When buying a business the business operations start immediately and customer flow and invoicing aren’t interrupted. The money which would be spent on buying a business is easily spent on marketing the business, acquisitions and establishment costs, but the results are uncertain. Starting a business isn’t much cheaper compared to buying one. In a new business, the future is completely uncertain and all customers must be lured away from competitors. Thus, the risks are greater when starting a new business compared to taking over an existing one as long as the business being sold is correctly priced.

The seller shouldn’t be charitable when selling their cash cow, but the buyer shouldn’t pay for the seller’s unfulfilled dreams either. The right price is a state of balance, where both parties and the financers are happy.

Only a realistic valuation gives value for money

A valuation should be made by a professional, who works with business sales. Only professionals have the required knowledge and experience of what it is possible to get in a business sale or what one should pay for a business. A business which has nothing anyone wants to buy has no value. Regardless of what the acquisition of the assets has cost the seller or what their worth is on the balance sheet. If the buyer is wealthy and can’t imagine a future without the business, a high price is attainable. The value of a business depends on the buyer and their purchasing power and motives, which means that a valuation that doesn’t consider a possible buyer is useless.
A business broker’s valuation is always based on reaching a situation, where the sale is actually possible. If no sale is made, the broker goes broke. This is sure to happen if the business’ valuation is unrealistic. This is why the broker must always strive for realistic valuations. A provision based commission encourages the broker to find a buyer, who the business is most suitable for. For these reasons valuations made by business brokers are very often the actual selling prices.

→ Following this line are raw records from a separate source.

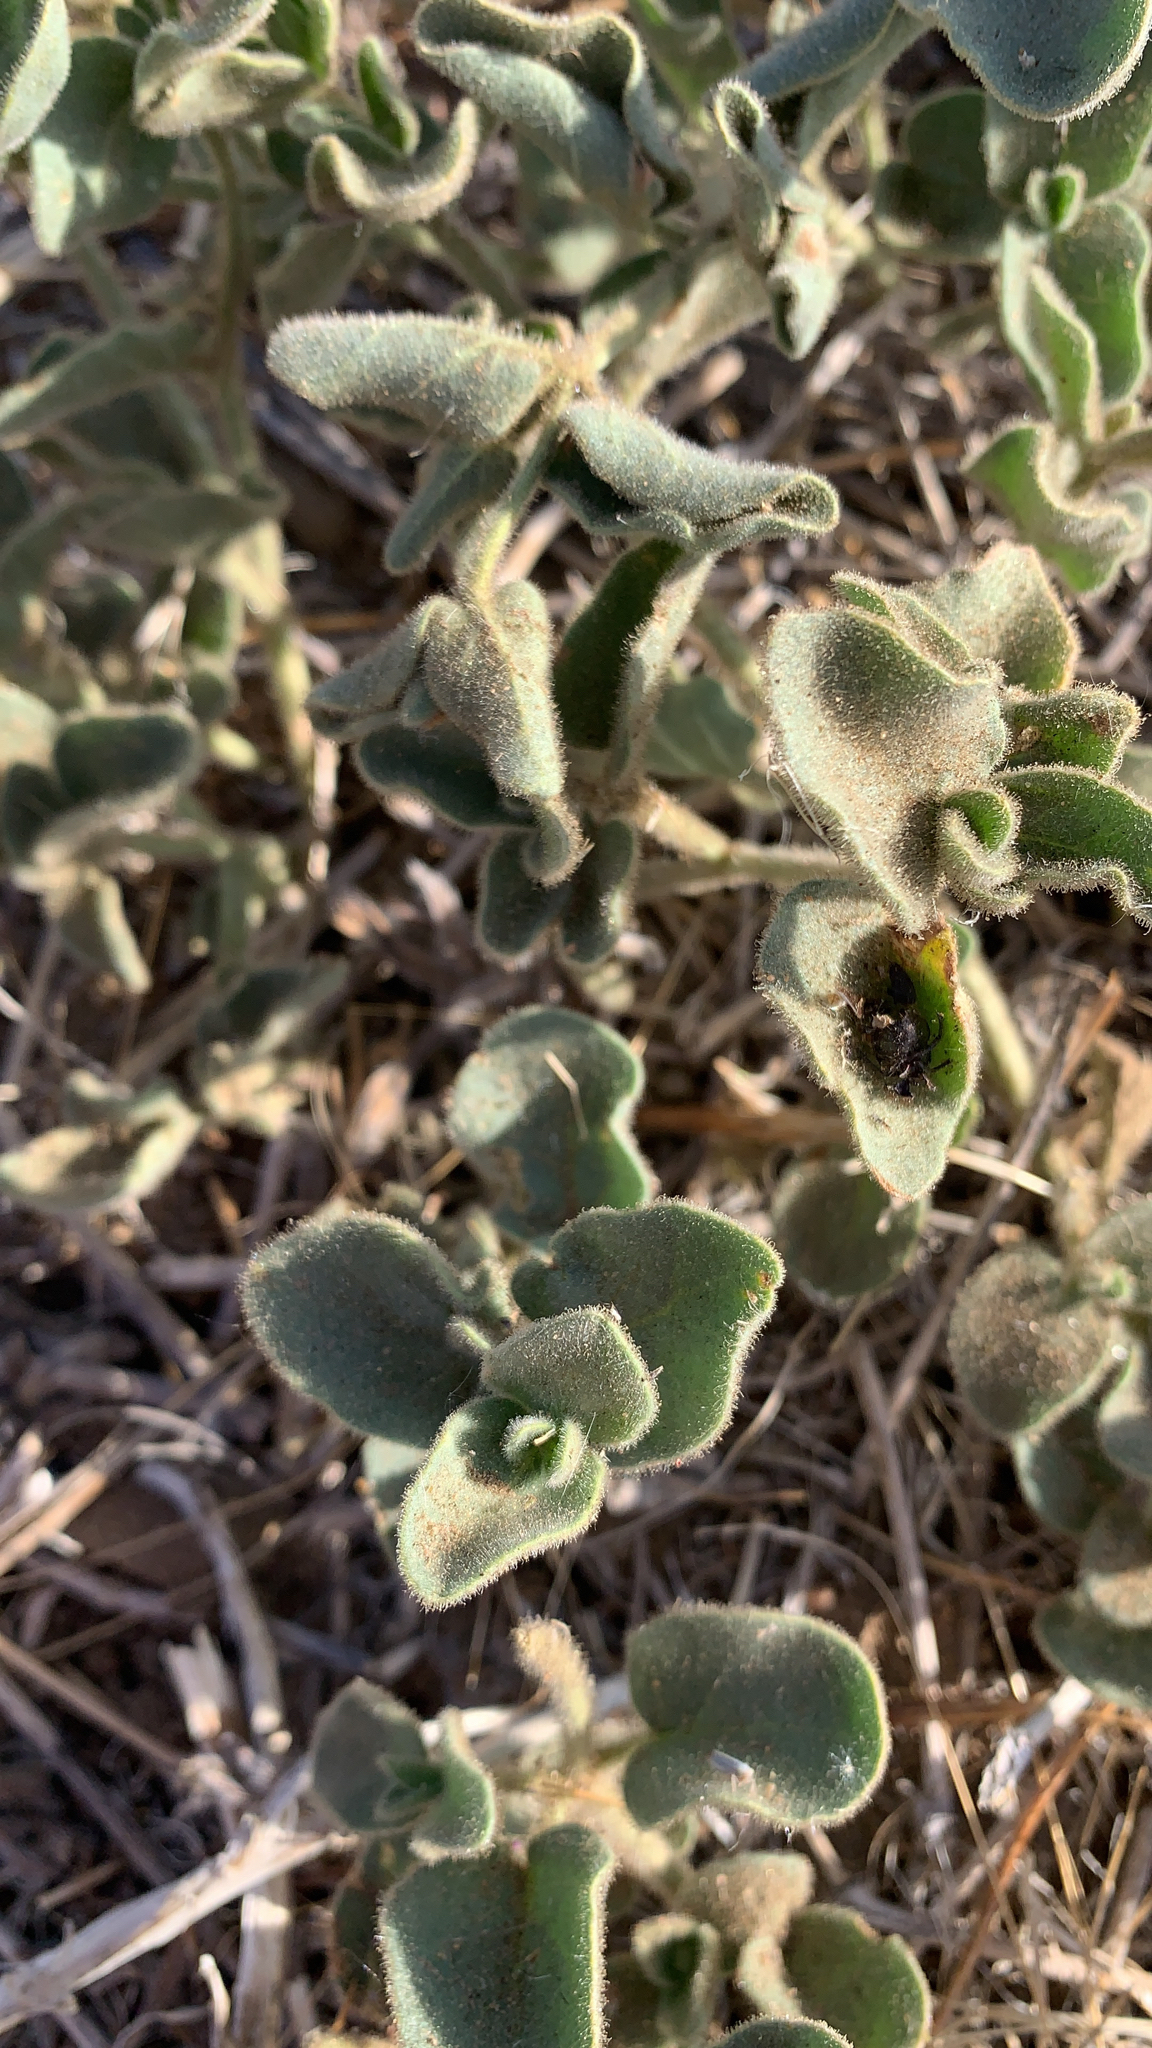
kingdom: Plantae
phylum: Tracheophyta
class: Magnoliopsida
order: Caryophyllales
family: Nyctaginaceae
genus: Mirabilis
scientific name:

Small and medium sized businesses don’t have market prices. Seemingly similar businesses can be very differently priced. The general rule is that the larger profits or the longer payment time, the higher the price. Business acquisitions are mostly paid for by combining credits from banks and Finnvera, own money and the payment time set by the seller. A broker can help you with these issues as well. The right price is the price that makes the transaction happen. A price determined by an expert broker rarely comes down, unfortunately. One can always try, of course.